April 7, 2020
Education professor publishes article about teacher shortages in Kansas
Tuan Nguyen, assistant professor of curriculum and instruction, recently published "Teacher Attrition and Retention in Kansas: A Case Study of Geographically Rural States with Persistent Teacher Shortages" in the Online Journal of Rural Research and Policy.
Nguyen's study examines teacher shortages and mobility patterns in Kansas and compares them with patterns in other midwestern American states. Nguyen also analyses the kinds of characteristics that contribute to teacher attrition rates in Kansas and in rural schools in particular.

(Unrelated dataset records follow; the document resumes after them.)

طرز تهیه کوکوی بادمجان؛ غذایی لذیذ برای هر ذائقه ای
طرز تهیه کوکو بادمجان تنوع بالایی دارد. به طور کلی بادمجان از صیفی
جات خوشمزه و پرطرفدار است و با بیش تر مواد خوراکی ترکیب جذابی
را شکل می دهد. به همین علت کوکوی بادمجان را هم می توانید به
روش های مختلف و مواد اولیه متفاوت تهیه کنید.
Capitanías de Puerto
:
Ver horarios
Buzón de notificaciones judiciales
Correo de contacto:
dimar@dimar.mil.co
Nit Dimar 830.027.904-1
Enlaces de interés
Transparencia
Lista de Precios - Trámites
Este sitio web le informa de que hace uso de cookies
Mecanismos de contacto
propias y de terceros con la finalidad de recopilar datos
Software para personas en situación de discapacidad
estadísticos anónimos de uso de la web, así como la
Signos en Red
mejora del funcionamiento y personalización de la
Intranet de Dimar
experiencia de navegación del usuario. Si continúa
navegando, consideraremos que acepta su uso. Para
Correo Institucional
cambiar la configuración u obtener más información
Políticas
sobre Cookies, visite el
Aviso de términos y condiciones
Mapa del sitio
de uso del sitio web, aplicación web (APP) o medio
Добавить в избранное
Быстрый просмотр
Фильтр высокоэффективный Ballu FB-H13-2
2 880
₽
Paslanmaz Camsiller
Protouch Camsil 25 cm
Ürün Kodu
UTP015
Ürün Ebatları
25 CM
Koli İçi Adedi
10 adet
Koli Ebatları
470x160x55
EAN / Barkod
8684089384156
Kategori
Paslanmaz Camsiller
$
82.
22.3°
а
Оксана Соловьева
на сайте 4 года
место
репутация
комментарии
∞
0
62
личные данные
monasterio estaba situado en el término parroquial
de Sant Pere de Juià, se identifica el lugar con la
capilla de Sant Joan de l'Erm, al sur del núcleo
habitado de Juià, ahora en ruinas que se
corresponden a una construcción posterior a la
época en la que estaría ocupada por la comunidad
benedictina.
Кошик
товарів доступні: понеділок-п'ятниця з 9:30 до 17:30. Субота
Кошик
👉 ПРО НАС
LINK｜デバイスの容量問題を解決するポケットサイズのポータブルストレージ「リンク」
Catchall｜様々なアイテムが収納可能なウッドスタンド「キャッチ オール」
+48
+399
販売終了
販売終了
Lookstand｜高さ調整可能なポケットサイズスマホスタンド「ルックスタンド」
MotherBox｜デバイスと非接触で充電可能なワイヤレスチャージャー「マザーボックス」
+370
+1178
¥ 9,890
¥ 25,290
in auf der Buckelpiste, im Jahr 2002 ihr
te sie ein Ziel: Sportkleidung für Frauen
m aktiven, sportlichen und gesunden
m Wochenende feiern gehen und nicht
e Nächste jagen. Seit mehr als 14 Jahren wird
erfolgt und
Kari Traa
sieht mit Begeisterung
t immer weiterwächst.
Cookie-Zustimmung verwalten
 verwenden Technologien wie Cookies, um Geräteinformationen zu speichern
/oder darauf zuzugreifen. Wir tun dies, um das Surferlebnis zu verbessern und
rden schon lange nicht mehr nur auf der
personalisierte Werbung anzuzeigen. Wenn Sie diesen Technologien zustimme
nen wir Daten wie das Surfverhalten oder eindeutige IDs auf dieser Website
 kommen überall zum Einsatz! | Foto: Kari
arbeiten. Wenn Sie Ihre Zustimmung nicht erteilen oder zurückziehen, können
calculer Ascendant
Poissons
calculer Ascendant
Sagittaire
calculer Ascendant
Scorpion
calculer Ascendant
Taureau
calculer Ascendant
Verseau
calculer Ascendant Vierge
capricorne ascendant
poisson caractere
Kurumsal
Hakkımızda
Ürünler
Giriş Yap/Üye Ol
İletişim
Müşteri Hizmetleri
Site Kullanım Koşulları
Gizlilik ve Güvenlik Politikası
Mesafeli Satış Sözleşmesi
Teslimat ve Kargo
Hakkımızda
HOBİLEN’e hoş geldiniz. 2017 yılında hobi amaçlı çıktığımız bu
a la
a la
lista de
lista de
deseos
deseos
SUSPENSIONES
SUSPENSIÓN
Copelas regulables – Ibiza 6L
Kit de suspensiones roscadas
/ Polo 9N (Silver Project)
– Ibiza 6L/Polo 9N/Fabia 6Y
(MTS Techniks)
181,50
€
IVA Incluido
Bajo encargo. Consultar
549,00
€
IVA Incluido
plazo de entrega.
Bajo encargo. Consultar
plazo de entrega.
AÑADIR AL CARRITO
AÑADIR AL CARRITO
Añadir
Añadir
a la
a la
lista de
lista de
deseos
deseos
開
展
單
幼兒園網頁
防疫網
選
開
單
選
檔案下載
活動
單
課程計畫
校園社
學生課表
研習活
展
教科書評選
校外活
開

According to the article, rural schools face an endemic issue attracting and retaining teachers, many of whom are drawn to the greater opportunities and lifestyle comforts of urban areas. Teacher shortages have a direct and detrimental effect on student learning outcomes, and their effects reach far beyond the classroom. As Nguyen writes, "retaining high-quality teachers is critically important for student achievement and the long-term health of the education pipeline and workforce in rural communities." Nguyen, therefore, seeks to help professionals understand why teachers leave rural communities — and often leave teaching entirely — so as to help craft policies that will better address this important issue.
This article may be freely accessed on the Online Journal of Rural Research and Policy's website. The journal is a multidisciplinary research journal based at Kansas State University and is published under the direction of managing editor Bonnie Lynn-Sherow of the Chapman Center for Rural Studies.